4

The Conjugate Gradient algorithm (CG) is an iterative Matrix-vector multiplication based scheme for solving equations like $$Ax = b$$

Without having to calculate an explicit inverse $A^{-1}$ or some factorization of $A$.

I wonder if we have more complicated things we would want to calculate, for example $$(A^{-1}+C_1)(B^{-1}+C_2) x$$

Wherever we do encounter $M^{-1}v$ (if the matrix $M$ fulfills the requirements posed by the CG algorithm) we can calculate this by the CG algorithm.

While we could be certain that this approach shall work... Is it efficient or wasteful?

Do there exist some framework or expansion for CG which takes such things into account?

By linearity if we encounter $( {M_1}^{-1} + {M_2}^{-1} )v$ we can expand it like so : $${M_1}^{-1}v + {M_2}^{-1}v$$ and calculate the terms independently of each other.

If we encounter $(M_1)^{-1}(M_2)^{-1}v$ we can calculate either $$(M_1)^{-1}(M_2^{-1}v)$$ in other words a two-step calculation, or we can do $(M_2M_1)^{-1}v$ where the matrix to be inverted can be treated either lazily decoupled inside of the CG algorithm or be explicitly calculated before.

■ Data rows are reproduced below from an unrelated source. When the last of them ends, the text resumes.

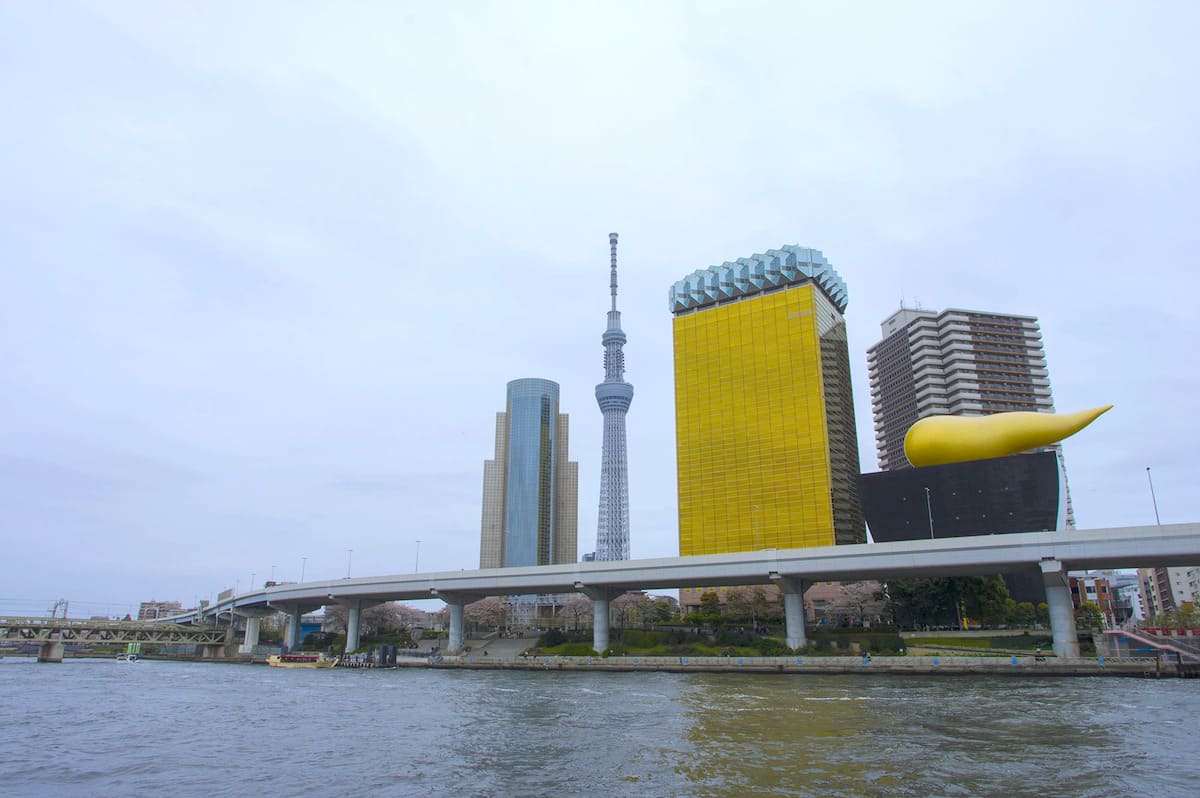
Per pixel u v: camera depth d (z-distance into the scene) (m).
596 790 29.98
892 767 32.62
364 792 30.64
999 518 127.38
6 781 33.56
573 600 189.00
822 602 165.88
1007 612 121.31
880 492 136.50
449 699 68.50
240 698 72.75
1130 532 87.56
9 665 153.38
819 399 198.62
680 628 141.25
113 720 55.31
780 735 41.56
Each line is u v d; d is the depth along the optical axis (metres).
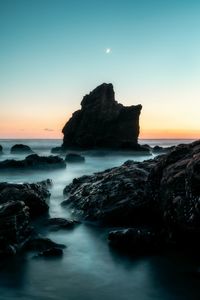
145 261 12.48
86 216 18.30
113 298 9.83
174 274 11.39
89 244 14.31
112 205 18.02
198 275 11.30
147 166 23.50
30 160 45.31
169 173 15.71
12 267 11.84
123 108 100.56
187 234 13.38
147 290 10.29
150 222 17.47
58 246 13.88
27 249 13.45
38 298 9.75
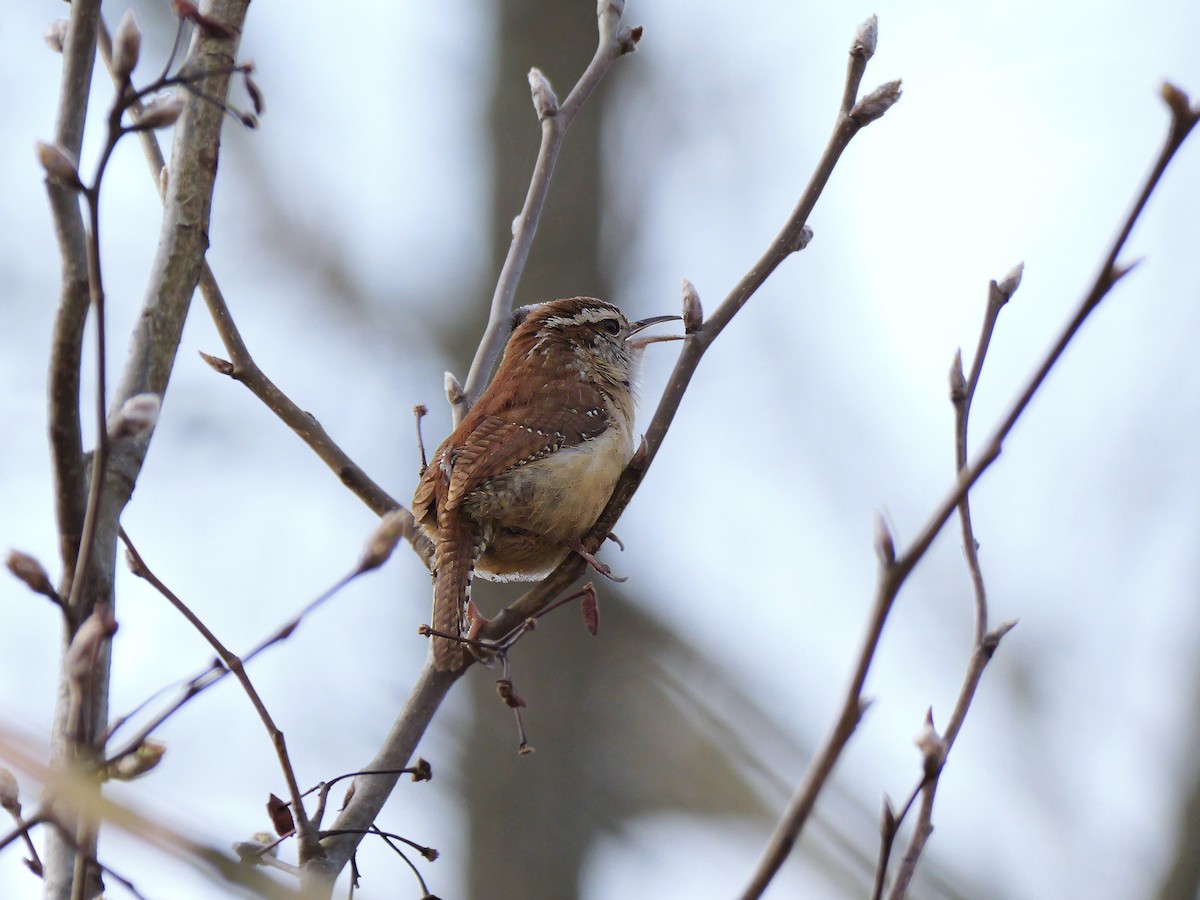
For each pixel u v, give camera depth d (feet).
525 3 66.39
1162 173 16.62
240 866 13.39
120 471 21.79
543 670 62.44
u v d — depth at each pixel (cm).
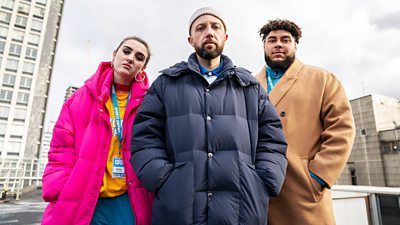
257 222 127
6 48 2839
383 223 250
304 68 204
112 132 175
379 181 2112
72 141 166
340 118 170
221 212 123
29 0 3048
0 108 2708
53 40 3197
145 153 141
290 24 204
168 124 150
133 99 186
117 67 190
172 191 127
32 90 2912
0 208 1052
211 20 175
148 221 155
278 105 189
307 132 177
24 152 2752
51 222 140
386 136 2133
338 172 156
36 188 1769
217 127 142
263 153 150
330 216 160
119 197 164
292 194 163
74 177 148
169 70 166
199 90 155
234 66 169
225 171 131
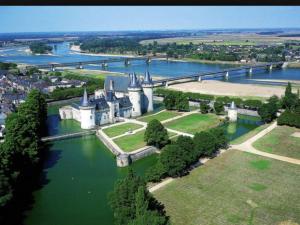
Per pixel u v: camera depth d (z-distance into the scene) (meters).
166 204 137.00
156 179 155.50
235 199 140.75
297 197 142.00
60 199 147.50
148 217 103.44
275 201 139.12
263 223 124.62
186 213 130.88
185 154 161.50
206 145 179.00
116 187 123.31
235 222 125.06
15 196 149.88
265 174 163.38
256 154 188.38
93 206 141.38
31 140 175.25
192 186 151.62
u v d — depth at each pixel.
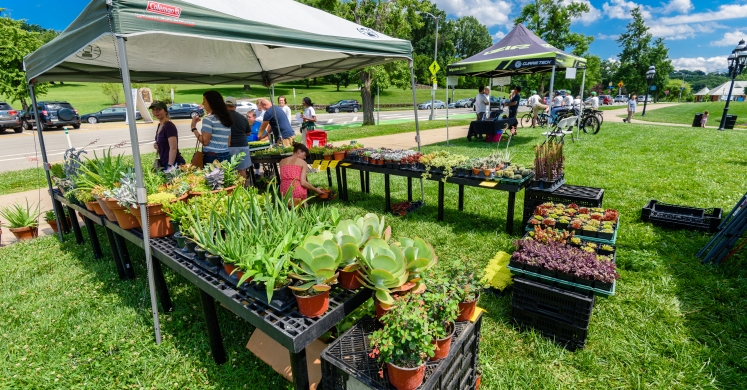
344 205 5.29
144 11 2.09
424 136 12.73
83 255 3.90
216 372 2.18
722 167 6.41
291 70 6.43
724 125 13.05
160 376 2.15
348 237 1.86
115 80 5.36
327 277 1.63
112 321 2.64
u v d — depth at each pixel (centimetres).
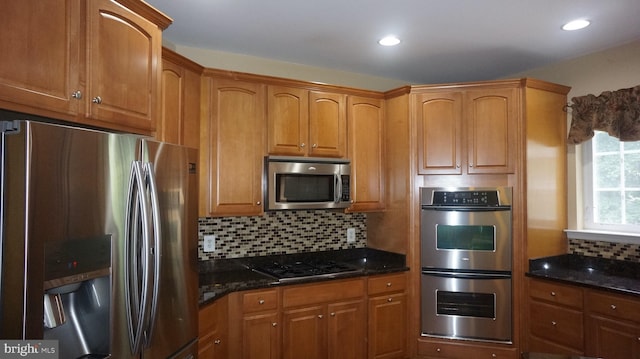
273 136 308
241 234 330
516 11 250
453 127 331
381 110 357
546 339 302
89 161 140
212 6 241
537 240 321
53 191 127
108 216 146
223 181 290
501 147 321
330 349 300
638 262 299
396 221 348
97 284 149
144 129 188
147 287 160
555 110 335
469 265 323
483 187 324
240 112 297
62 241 131
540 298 307
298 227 355
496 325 319
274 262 343
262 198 305
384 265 342
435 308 330
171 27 272
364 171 347
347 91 339
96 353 149
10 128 122
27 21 134
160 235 172
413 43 303
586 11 250
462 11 250
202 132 284
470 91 329
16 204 121
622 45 308
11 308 120
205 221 316
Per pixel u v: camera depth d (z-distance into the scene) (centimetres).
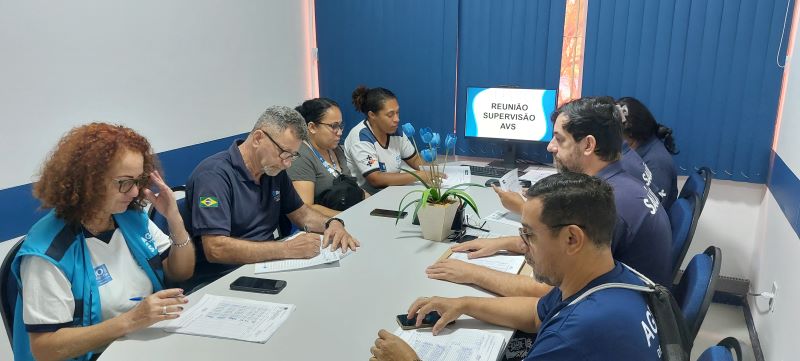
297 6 394
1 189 223
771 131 297
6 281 142
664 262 162
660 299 103
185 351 124
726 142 309
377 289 157
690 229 206
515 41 346
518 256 180
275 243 185
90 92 256
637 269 159
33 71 230
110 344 128
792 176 231
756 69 294
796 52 264
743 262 323
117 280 150
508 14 344
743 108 301
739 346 116
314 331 133
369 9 379
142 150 147
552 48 337
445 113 374
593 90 333
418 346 127
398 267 173
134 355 122
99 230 149
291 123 192
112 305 147
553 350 100
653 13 310
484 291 156
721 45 299
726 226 323
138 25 278
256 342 127
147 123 289
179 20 302
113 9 264
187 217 196
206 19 320
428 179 278
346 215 230
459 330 136
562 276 109
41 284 131
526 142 340
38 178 141
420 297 147
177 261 174
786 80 287
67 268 136
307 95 418
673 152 295
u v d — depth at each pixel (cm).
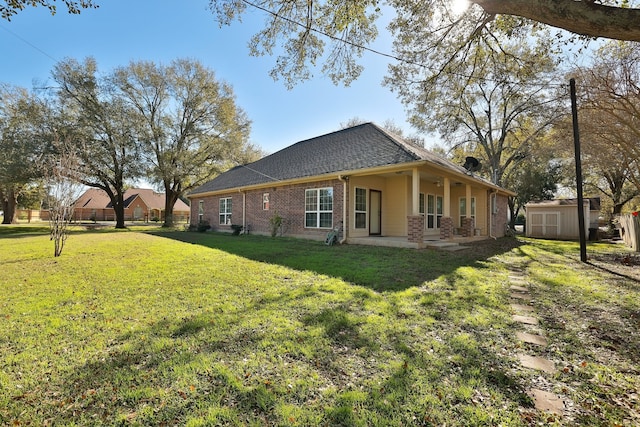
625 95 948
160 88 2498
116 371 264
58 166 899
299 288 520
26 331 346
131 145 2295
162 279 584
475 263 781
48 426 200
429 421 208
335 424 204
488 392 243
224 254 884
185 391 237
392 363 281
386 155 1098
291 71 811
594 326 381
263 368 270
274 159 1838
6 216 3011
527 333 359
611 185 2289
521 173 2881
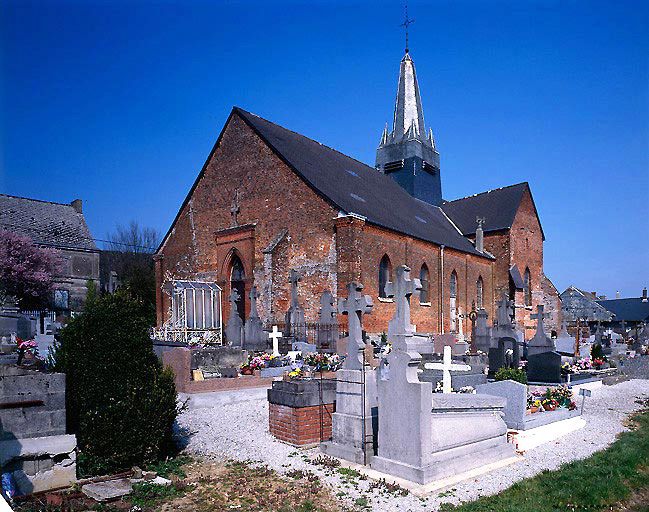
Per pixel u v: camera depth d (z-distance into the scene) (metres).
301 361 17.08
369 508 6.88
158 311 34.53
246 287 28.94
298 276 25.06
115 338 8.36
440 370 13.71
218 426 11.30
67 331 8.49
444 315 32.66
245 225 29.08
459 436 8.66
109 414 7.98
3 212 41.72
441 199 45.47
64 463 7.51
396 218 30.42
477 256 38.00
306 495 7.30
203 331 28.30
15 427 7.21
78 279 42.62
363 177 35.41
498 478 8.23
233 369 15.62
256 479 7.96
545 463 9.22
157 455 8.79
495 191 44.94
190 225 33.25
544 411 11.97
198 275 32.47
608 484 7.84
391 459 8.23
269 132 30.25
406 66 43.38
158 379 8.75
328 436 10.09
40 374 7.52
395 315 8.34
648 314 75.88
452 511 6.74
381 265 27.09
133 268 56.47
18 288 35.88
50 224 43.75
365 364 9.24
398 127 42.75
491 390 11.02
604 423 12.92
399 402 8.16
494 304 40.44
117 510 6.68
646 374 22.72
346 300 9.59
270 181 28.47
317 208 26.12
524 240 43.16
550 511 6.88
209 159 32.19
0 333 17.22
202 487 7.64
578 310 75.62
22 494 7.05
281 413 10.14
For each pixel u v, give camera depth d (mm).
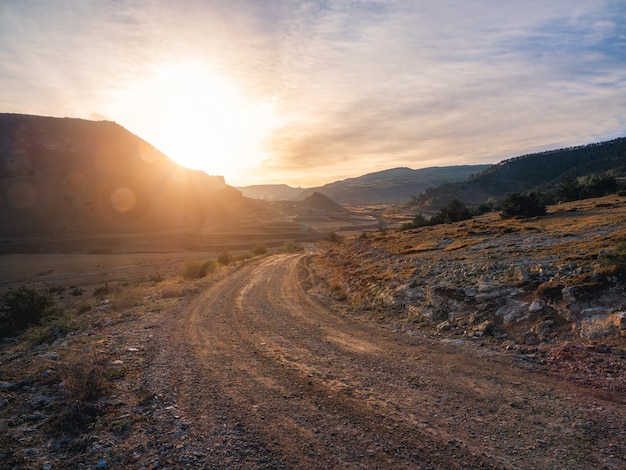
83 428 6426
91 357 10047
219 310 17844
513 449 5672
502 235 28906
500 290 13773
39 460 5520
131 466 5387
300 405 7336
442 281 16734
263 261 48312
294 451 5758
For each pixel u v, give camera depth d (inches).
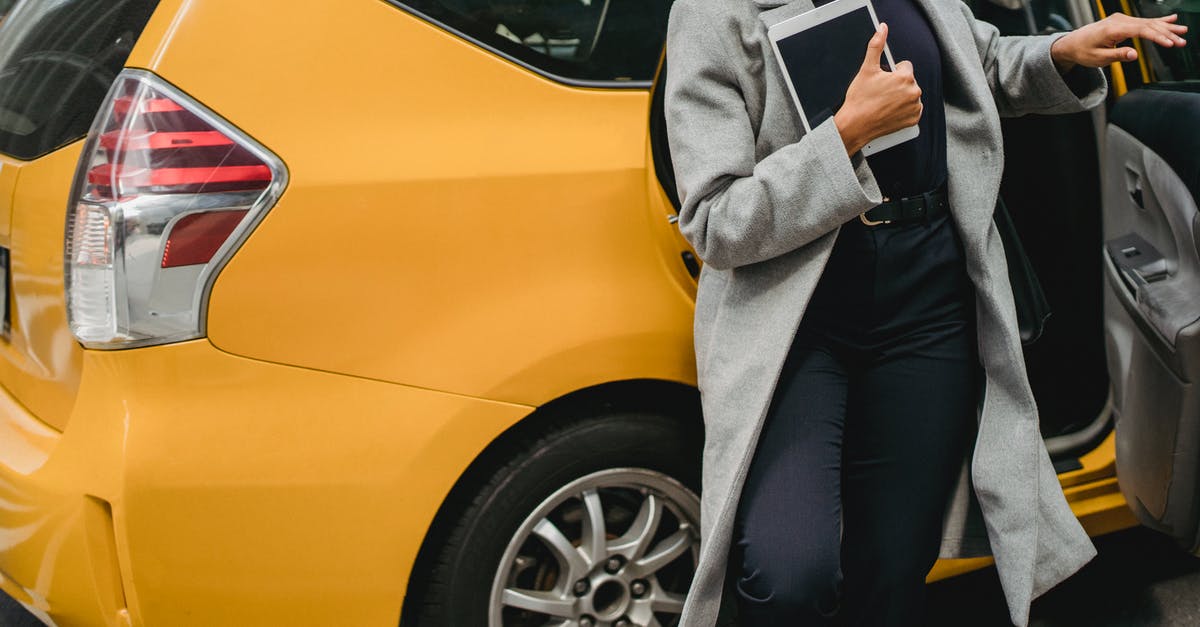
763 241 58.4
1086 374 96.1
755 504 61.9
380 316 64.2
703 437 74.5
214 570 62.9
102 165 61.6
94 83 70.0
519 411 67.2
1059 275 97.0
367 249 63.9
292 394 63.0
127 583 62.2
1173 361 74.1
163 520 61.6
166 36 62.0
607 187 68.9
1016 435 65.7
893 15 62.4
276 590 64.1
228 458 62.1
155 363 61.3
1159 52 86.0
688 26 61.0
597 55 70.9
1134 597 95.8
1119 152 83.4
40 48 79.7
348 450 63.9
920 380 64.8
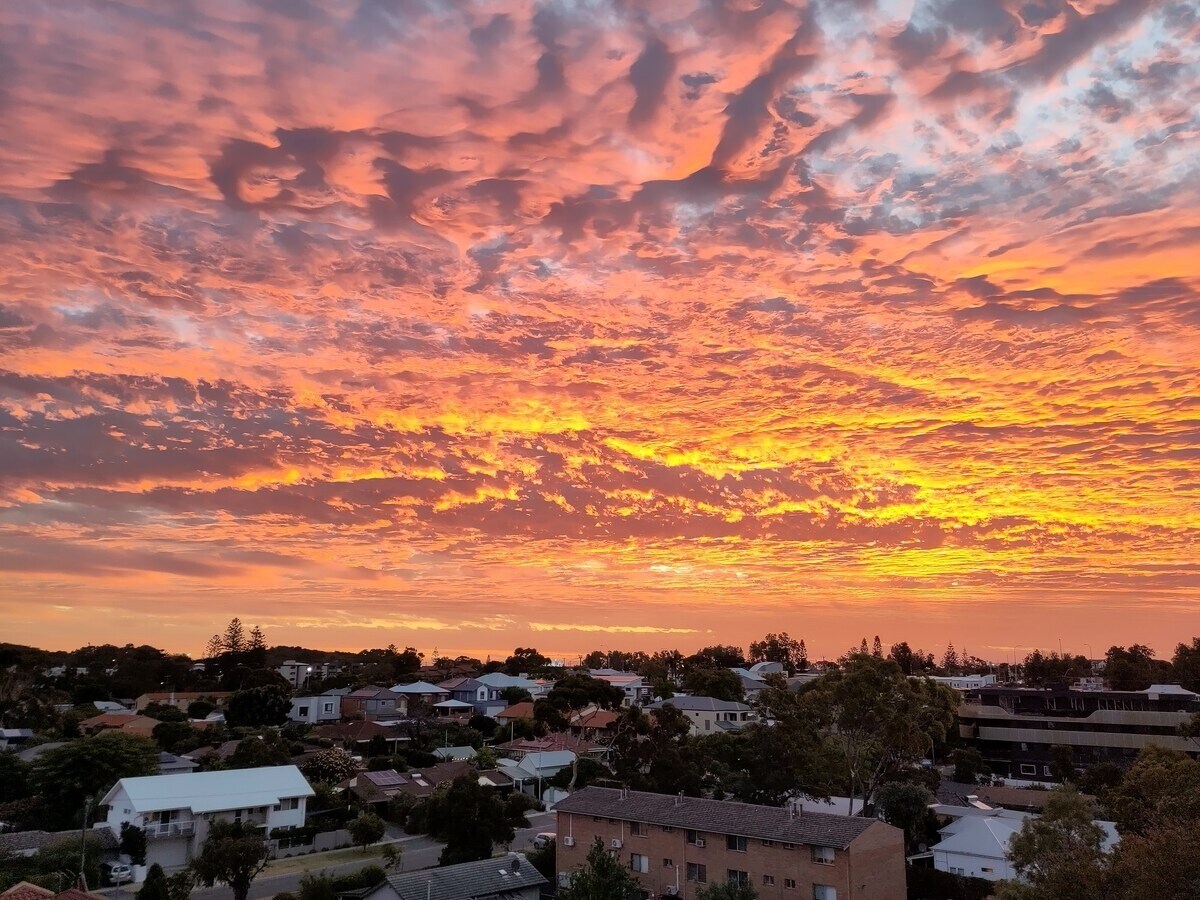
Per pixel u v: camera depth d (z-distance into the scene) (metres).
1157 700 96.56
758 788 69.44
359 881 50.06
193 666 178.88
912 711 66.44
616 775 77.38
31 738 89.38
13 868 49.09
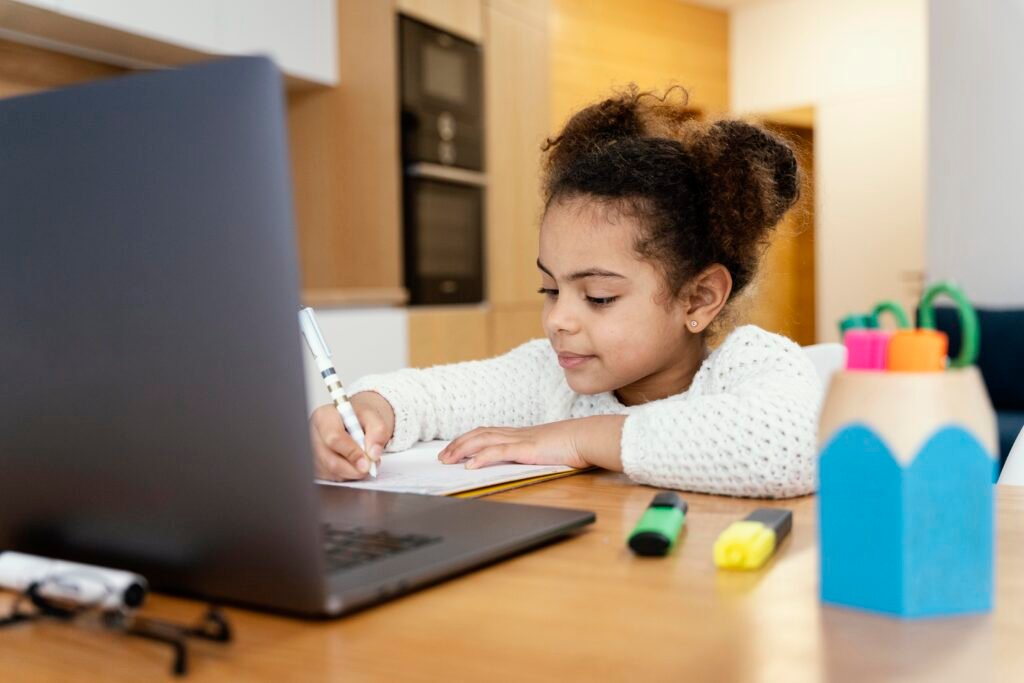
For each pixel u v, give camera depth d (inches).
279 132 18.0
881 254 243.8
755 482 33.6
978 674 17.2
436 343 144.3
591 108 49.5
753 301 50.6
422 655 18.7
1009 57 171.3
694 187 44.4
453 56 153.0
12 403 22.7
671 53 238.1
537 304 174.7
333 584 21.1
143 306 20.1
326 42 143.6
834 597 21.1
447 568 23.0
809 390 36.5
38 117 20.7
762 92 256.2
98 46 120.0
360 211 146.3
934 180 181.5
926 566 20.1
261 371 18.9
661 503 28.1
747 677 17.2
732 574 23.7
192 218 19.0
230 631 19.1
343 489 32.4
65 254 20.9
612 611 21.0
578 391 45.2
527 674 17.6
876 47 239.5
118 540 21.9
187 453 20.2
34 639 20.2
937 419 19.9
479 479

Which would be most efficient?

mathreadler
  • 26,534
  • 1
    This is generally wasteful because the inner solves need to be solved to an equal or tighter tolerance than the outer solve at each outer iteration. There are "flexible" krylov methods such as flexible gmres (fgmres) that may work, but will take a lot of memory because they require storing the whole krylov subspace. Another option is to define auxiliary variables to get rid of the inverses, and solve the resulting larger block system using a krylov method. The larger system will typically be indefinite, so minres is usually best. – Nick Alger Jun 02 '22 at 06:16
  • In which of the examples above will I need to run one whole CG for each CG iteration of the other? If not in the examples, can you give another example where it will be needed? – mathreadler Jun 02 '22 at 16:26
  • Yes, you will have to run the inner CG to a tight tolerance if the outer method is not flexible. I've expanded upon the auxiliary variables/block system idea in an answer below. – Nick Alger Jun 02 '22 at 21:48

1 Answers1

3

If you do an inner-outer CG method, where CG is used for the inner inverses within a CG iteration for the outer inverse, then achieving an overall error to be less than some tolerance $\epsilon$, requires you to do the inner solves to within tolerance $\epsilon$, for all outer iterations. This is typically quite expensive, and so it is not commonly done.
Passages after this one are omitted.